There isn't a greater recent example of communicating than Exhibit C: Favre's third touchdown pass of the second quarter to Laveranues Coles two Sundays ago against Arizona.
"Several of the touchdowns I threw Laveranues the other day, he was not the primary read," Favre recalled at his weekly news conference this morning. "The only play really that was going to him was the one when I asked him leaving the huddle, 'What can you beat him on?' and he said, 'Just throw me the fade route.' I threw him the fade route and he won."
That was the third of the three TD strikes the two conspired on, with 10 seconds to go in the half to make the score 31-0. Jets critics have had their problems with the fade over the years, but they had nothing to criticize on this one. Favre's throw was perfect, completely eluding stumbling rookie Dominique Rodgers-Cromartie and nestling into Coles' hands in the left side of the end zone.
"That is one of the great things about Brett," Coles said in front of his locker today. "He told me that in his whole 18 years of playing football, that was the first fade pass he's thrown for a touchdown. It was one of the weirdest things for me to hear him say that. When I told him I could win, he said, 'I just dropped back, threw it up and see what happens.' "

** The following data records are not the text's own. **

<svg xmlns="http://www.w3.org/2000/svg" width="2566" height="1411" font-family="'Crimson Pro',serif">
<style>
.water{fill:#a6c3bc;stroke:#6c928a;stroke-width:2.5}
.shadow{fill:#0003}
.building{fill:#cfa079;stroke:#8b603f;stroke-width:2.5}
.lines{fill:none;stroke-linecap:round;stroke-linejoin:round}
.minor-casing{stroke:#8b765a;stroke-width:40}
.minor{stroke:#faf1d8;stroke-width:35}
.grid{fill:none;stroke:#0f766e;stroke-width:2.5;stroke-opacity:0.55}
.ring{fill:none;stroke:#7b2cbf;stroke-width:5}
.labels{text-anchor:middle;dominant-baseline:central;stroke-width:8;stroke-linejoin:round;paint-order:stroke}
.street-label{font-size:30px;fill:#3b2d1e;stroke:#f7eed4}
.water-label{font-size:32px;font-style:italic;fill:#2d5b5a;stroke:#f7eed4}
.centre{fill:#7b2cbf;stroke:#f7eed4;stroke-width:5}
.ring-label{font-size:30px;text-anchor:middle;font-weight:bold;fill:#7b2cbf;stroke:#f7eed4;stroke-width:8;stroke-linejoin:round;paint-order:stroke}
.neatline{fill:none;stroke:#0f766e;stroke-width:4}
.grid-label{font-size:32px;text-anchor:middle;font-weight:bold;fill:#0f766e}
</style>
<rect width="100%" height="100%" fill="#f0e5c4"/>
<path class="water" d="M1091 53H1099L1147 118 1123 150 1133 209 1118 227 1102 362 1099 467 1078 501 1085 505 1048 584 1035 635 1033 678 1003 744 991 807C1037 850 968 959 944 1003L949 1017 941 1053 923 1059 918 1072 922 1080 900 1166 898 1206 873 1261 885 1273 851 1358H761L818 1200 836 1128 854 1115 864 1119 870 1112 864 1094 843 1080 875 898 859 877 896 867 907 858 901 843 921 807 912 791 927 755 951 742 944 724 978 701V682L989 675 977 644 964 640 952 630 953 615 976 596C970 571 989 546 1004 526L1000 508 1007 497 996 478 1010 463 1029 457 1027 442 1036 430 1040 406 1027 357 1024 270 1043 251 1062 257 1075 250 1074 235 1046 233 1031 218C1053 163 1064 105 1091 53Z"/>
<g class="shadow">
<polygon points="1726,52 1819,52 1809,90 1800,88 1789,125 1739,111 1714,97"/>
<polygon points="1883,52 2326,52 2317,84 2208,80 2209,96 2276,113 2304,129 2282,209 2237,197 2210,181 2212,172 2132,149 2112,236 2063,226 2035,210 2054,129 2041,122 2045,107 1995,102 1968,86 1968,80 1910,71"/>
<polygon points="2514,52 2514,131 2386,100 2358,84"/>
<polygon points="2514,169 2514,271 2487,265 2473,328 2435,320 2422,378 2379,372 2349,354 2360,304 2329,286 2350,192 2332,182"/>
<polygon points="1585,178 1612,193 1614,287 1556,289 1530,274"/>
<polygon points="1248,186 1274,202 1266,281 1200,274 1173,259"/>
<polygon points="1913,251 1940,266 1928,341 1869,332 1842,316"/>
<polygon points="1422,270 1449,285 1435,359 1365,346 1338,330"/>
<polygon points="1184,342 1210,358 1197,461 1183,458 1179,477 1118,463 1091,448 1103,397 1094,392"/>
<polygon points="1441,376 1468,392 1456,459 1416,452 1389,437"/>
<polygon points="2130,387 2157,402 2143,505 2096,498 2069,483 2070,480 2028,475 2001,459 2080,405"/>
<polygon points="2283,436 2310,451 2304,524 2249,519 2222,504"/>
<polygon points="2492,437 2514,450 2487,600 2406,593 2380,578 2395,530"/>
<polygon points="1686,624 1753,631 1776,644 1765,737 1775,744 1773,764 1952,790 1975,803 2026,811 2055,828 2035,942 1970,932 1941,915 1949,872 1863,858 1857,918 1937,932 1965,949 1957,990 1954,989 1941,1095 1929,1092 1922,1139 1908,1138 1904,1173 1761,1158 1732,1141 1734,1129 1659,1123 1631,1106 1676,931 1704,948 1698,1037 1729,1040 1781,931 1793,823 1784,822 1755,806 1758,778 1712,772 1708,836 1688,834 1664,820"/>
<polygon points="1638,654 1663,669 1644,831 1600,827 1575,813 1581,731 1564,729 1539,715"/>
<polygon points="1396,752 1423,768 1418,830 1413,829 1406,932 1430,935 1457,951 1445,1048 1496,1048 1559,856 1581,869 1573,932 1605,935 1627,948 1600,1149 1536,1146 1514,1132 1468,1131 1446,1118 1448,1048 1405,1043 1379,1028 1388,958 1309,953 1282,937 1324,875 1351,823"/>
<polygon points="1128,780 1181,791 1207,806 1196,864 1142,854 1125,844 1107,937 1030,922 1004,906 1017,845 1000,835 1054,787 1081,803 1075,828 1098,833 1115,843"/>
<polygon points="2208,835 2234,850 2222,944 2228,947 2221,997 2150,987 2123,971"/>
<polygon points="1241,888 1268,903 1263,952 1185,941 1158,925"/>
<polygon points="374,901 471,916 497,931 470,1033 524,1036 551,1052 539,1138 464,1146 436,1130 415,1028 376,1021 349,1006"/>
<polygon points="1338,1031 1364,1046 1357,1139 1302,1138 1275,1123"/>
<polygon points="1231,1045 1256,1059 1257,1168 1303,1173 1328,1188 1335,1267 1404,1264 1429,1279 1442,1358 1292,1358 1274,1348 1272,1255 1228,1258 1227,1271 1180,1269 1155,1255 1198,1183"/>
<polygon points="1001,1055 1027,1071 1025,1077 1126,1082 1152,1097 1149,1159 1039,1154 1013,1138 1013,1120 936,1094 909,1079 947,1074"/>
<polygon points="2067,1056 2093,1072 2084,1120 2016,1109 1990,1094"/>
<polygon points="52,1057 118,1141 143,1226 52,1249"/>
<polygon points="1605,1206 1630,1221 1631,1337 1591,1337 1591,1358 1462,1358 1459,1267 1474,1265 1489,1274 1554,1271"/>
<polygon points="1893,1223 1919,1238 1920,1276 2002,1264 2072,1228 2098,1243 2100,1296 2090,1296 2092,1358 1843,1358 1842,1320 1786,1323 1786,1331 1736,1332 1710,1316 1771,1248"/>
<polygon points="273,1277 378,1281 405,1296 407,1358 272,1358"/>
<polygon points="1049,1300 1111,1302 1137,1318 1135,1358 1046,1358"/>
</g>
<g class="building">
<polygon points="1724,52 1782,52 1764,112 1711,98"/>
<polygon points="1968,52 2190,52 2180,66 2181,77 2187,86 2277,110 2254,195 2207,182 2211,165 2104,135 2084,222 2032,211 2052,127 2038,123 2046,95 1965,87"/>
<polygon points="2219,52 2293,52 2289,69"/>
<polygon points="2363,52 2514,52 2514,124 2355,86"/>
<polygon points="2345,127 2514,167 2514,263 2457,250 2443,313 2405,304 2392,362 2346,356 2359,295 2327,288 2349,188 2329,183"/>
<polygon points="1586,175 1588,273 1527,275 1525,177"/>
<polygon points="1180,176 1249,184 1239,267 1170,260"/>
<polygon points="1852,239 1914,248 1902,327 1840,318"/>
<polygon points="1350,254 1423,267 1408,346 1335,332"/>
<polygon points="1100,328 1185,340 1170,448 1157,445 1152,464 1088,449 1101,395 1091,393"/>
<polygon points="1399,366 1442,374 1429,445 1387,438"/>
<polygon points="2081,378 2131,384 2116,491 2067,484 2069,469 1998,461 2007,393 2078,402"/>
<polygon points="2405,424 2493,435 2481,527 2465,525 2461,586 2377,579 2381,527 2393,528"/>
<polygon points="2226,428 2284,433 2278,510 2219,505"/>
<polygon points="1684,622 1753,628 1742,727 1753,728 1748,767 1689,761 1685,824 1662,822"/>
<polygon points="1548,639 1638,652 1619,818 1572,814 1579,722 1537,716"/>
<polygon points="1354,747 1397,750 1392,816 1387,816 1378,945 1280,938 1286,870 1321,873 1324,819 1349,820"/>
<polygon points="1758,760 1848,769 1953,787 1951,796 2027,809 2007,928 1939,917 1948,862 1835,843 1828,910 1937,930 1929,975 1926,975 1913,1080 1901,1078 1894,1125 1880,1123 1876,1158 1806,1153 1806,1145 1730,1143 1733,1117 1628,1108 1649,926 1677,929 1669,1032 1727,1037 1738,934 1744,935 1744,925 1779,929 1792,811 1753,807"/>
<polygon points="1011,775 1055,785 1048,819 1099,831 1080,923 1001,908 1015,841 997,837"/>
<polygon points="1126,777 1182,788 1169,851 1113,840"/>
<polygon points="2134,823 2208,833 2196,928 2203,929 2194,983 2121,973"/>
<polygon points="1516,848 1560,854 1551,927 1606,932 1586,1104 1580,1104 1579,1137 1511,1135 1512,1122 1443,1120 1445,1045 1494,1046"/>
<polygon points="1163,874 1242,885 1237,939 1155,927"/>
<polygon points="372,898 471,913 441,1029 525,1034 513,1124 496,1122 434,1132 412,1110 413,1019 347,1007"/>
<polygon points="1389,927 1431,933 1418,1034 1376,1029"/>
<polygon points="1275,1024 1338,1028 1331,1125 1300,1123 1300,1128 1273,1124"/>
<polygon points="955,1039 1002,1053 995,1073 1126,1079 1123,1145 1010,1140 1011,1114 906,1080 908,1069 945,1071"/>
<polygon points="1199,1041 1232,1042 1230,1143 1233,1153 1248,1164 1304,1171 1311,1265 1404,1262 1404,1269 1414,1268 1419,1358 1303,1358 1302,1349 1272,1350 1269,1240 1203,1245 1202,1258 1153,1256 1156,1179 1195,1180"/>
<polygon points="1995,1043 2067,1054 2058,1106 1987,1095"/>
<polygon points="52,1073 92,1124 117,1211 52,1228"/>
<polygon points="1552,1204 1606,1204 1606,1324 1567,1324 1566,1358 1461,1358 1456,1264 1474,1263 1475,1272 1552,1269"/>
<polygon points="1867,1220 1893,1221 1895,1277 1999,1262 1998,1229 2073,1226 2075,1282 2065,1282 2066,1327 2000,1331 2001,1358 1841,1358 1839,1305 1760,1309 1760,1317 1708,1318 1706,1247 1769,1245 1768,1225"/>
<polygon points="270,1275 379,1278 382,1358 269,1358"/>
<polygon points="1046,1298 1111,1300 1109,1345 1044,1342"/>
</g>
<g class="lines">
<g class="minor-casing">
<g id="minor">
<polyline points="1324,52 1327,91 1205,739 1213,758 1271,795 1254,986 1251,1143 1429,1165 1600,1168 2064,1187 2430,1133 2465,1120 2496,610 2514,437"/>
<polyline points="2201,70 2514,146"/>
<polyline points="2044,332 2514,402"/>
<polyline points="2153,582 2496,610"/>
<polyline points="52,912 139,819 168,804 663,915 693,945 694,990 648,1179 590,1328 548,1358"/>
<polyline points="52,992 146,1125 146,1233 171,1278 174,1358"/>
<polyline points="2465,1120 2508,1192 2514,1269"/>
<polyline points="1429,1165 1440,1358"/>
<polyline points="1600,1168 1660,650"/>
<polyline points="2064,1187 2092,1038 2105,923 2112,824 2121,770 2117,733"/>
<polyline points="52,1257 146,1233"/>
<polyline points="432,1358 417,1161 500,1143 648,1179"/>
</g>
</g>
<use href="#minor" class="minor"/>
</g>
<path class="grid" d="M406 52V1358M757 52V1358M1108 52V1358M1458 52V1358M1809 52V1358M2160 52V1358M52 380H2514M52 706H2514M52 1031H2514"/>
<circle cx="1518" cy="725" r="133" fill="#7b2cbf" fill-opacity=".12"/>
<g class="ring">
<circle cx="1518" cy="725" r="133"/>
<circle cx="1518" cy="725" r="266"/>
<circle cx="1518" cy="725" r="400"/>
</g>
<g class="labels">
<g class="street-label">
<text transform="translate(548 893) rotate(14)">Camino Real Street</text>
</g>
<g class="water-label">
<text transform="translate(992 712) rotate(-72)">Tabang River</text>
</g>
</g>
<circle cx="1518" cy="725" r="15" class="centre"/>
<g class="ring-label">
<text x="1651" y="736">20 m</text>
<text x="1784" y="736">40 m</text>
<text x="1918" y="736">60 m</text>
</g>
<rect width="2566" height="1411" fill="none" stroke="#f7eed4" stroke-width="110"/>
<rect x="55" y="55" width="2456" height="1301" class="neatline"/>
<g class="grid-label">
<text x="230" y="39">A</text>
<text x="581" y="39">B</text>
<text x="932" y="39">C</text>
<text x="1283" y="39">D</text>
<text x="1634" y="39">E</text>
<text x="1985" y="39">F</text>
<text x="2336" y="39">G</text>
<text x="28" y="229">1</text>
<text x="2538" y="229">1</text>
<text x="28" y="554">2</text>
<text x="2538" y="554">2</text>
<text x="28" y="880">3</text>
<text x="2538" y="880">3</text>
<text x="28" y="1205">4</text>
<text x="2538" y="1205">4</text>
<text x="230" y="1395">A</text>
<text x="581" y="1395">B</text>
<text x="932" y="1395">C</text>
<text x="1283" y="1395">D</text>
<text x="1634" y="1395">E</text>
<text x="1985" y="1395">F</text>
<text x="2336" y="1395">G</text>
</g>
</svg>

"It's one of those things," Coles said, uttering two more C-words in the process, "where he is starting to get confidence in me and getting more comfortable or getting a better understanding for what I feel like I am good at when I see certain things during the game. I am going to do my best to make a play or make sure they don't make a play."
If the Cardinals game was a coming-out party for Favre-to-Coles, the development of the quarterback's communication with all his wideouts has been a behind-the-scenes project in their own private chat room — otherwise a regular offensive meeting room at the Atlantic Health Training Center.
"It's a collective process with Brett and the receivers," head coach Eric Mangini explained. "They'll watch tape with the coaches initially, then they'll stay and watch tape together, and they'll just talk about how they want to run the routes. That's so important. Laveranues, Jerricho, Chansi, Brad, Wallace, or the tight ends, their understanding what his thought process is could change the way they run their routes."
Chansi Stuckey, who caught one touchdown pass from Favre in each of the Jets' first three games, likes the ambience of these sitdowns.
"It's very laid-back and relaxed, not uptight and tense," Stuckey said. "Brett sort of has a different approach. Everyone can kind of put in how they feel or what they see on film. ... It's really carrying over to the practice field and to the games."
"The meeting is to keep you on edge," Coles said, "and to give you an idea of what direction his train of thought is going to be on Sunday. For the most part it's everybody trying to get a better understanding for him."
Favre's train of thought is that he is getting a growing appreciation for these new but increasingly familiar faces on his personal NFL commute.
"To say I'm as comfortable as I was the last few years in Green Bay, I'd be lying to you," the QB said, "but I'm working hard at it. I like open dialog and the way we're going about it. Anybody has an idea, we speak up, we talk about it. We're trying to keep it simple but yet within the confines of this offense.
"I think it's been pretty productive up to this point. I should continue to get better, and as long as we continue to stay healthy, we should be OK."